Distinct pathways of adaptive evolution in Cryptococcus neoformans reveal a mutation in adenylyl cyclase with trade-offs for pathogenicity.

Pathogenic fungi populate a wide range of environments and infect a diversity of host species. Despite this substantial biological flexibility, the impact of interactions between fungi and their hosts on the evolution of pathogenicity remains unclear. We studied how repeated interactions between the fungus Cryptococcus neoformans and relevant environmental and mammalian host cells-amoeba and mouse macrophages-shape the evolution of this model fungal pathogen. First, using a collection of clinical and environmental isolates of C. neoformans, we characterized a range of survival phenotypes for these strains when exposed to host cells of different species. We then performed serial passages of an environmentally isolated C. neoformans strain through either amoeba or macrophages for ∼75 generations to observe how these interactions select for improved replication within hosts. In one adapted population, we identified a single point mutation in the adenylyl cyclase gene, CAC1, that swept to fixation and confers a strong competitive advantage for growth inside macrophages. Strikingly, this growth advantage in macrophages is inversely correlated with disease severity during mouse infections, suggesting that adaptation to specific host niches can markedly reduce the pathogenicity of these fungi. These results raise intriguing questions about the influence of cyclic AMP (cAMP) signaling on pathogenicity and highlight the role of seemingly small adaptive changes in promoting fundamental shifts in the intracellular behavior and virulence of these important human pathogens.

A dissemination-prone morphotype enhances extrapulmonary organ entry by Cryptococcus neoformans.

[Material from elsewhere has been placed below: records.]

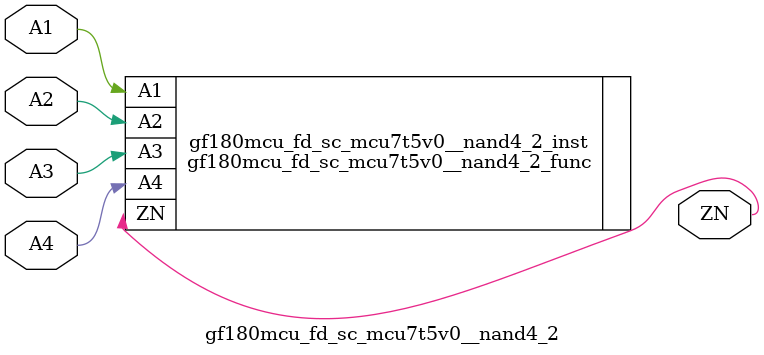
<source format=v>

module gf180mcu_fd_sc_mcu7t5v0__nand4_2( ZN, A3, A1, A4, A2 );
input A1, A2, A3, A4;
output ZN;

   `ifdef FUNCTIONAL  //  functional //

	gf180mcu_fd_sc_mcu7t5v0__nand4_2_func gf180mcu_fd_sc_mcu7t5v0__nand4_2_behav_inst(.ZN(ZN),.A3(A3),.A1(A1),.A4(A4),.A2(A2));

   `else

	gf180mcu_fd_sc_mcu7t5v0__nand4_2_func gf180mcu_fd_sc_mcu7t5v0__nand4_2_inst(.ZN(ZN),.A3(A3),.A1(A1),.A4(A4),.A2(A2));

	// spec_gates_begin


	// spec_gates_end



   specify

	// specify_block_begin

	// comb arc A1 --> ZN
	 (A1 => ZN) = (1.0,1.0);

	// comb arc A2 --> ZN
	 (A2 => ZN) = (1.0,1.0);

	// comb arc A3 --> ZN
	 (A3 => ZN) = (1.0,1.0);

	// comb arc A4 --> ZN
	 (A4 => ZN) = (1.0,1.0);

	// specify_block_end

   endspecify

   `endif

endmodule

</source>
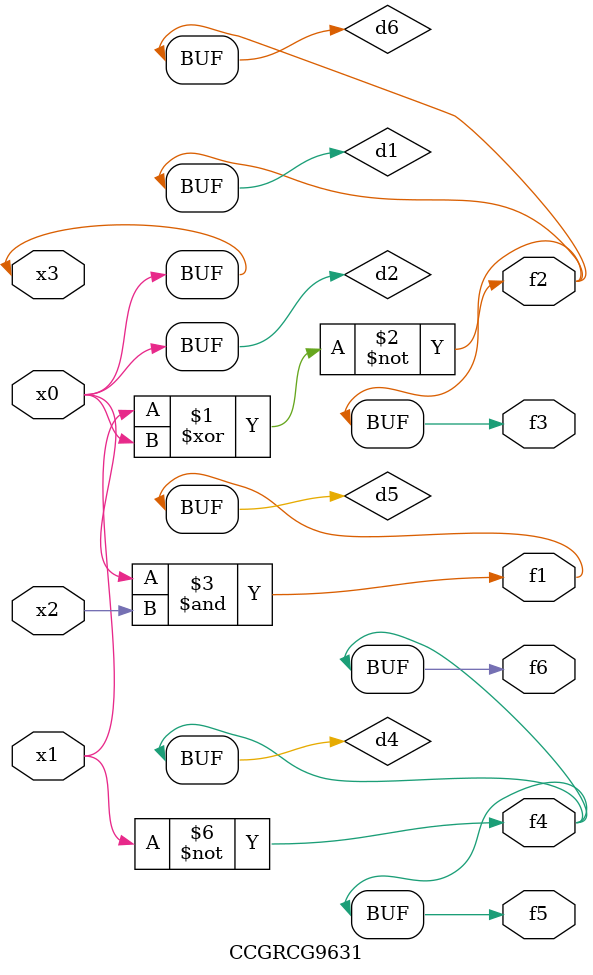
<source format=v>
module CCGRCG9631(
	input x0, x1, x2, x3,
	output f1, f2, f3, f4, f5, f6
);

	wire d1, d2, d3, d4, d5, d6;

	xnor (d1, x1, x3);
	buf (d2, x0, x3);
	nand (d3, x0, x2);
	not (d4, x1);
	nand (d5, d3);
	or (d6, d1);
	assign f1 = d5;
	assign f2 = d6;
	assign f3 = d6;
	assign f4 = d4;
	assign f5 = d4;
	assign f6 = d4;
endmodule

</source>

Environmental pathogens move from ecological niches to mammalian hosts, requiring adaptation to dramatically different environments. Microbes that disseminate farther, including the fungal meningitis pathogen Cryptococcus neoformans, require additional adaptation to diverse tissues. We demonstrate that the formation of a small C. neoformans morphotype-called "seed" cells due to their colonizing ability-is critical for extrapulmonary organ entry. Seed cells exhibit changes in fungal cell size and surface expression that result in an enhanced macrophage update. Seed cell formation is triggered by environmental factors, including C. neoformans' environmental niche, and pigeon guano with phosphate plays a central role. Seed cells show the enhanced expression of phosphate acquisition genes, and mutants unable to acquire phosphate fail to adopt the seed cell morphotype. Additionally, phosphate can be released by tissue damage, potentially establishing a feed-forward loop of seed cell formation and dissemination. Thus, C. neoformans' size variation represent inducible morphotypes that change host interactions to facilitate microbe spread.